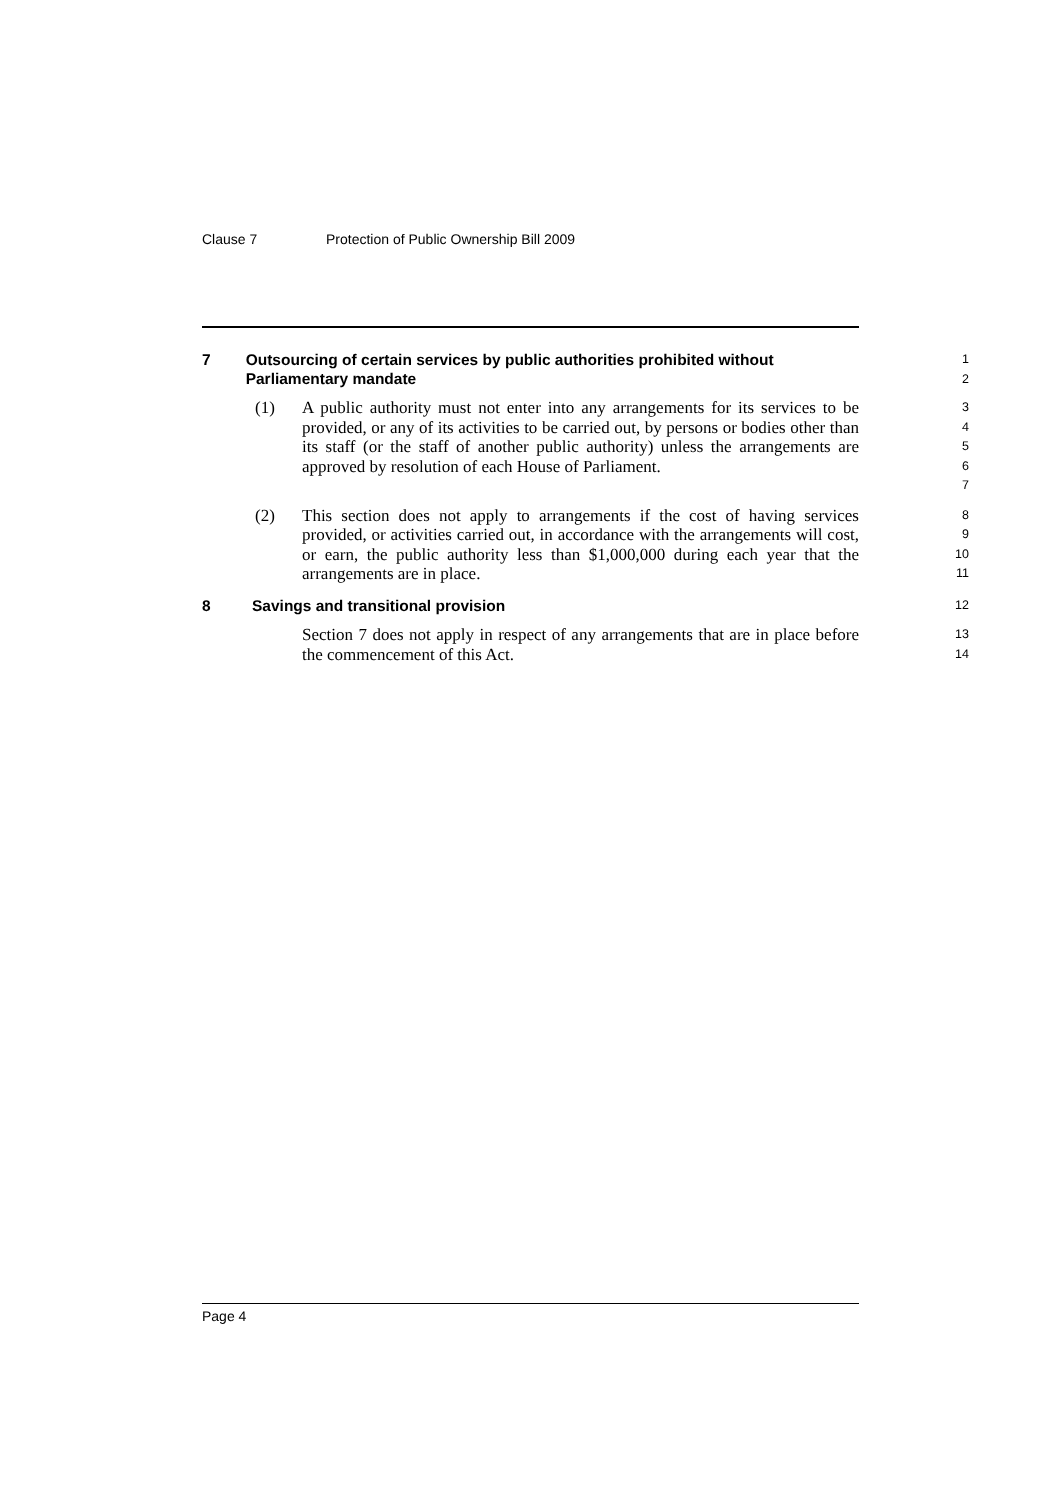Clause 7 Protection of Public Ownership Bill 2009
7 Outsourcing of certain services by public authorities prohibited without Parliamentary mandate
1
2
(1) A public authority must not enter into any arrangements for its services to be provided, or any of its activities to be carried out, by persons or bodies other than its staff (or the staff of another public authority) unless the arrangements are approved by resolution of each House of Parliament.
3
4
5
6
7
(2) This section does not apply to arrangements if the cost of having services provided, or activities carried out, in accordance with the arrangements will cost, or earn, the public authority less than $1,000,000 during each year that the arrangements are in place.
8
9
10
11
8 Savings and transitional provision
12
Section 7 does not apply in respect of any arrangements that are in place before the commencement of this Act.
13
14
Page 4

::::

**Directions for this task:**
Without carrying over any picture, retype the records above word for word.

**Answer space:**
Clause 7 Protection of Public Ownership Bill 2009
7 Outsourcing of certain services by public authorities prohibited without Parliamentary mandate
1
2
(1) A public authority must not enter into any arrangements for its services to be provided, or any of its activities to be carried out, by persons or bodies other than its staff (or the staff of another public authority) unless the arrangements are approved by resolution of each House of Parliament.
3
4
5
6
7
(2) This section does not apply to arrangements if the cost of having services provided, or activities carried out, in accordance with the arrangements will cost, or earn, the public authority less than $1,000,000 during each year that the arrangements are in place.
8
9
10
11
8 Savings and transitional provision
12
Section 7 does not apply in respect of any arrangements that are in place before the commencement of this Act.
13
14
Page 4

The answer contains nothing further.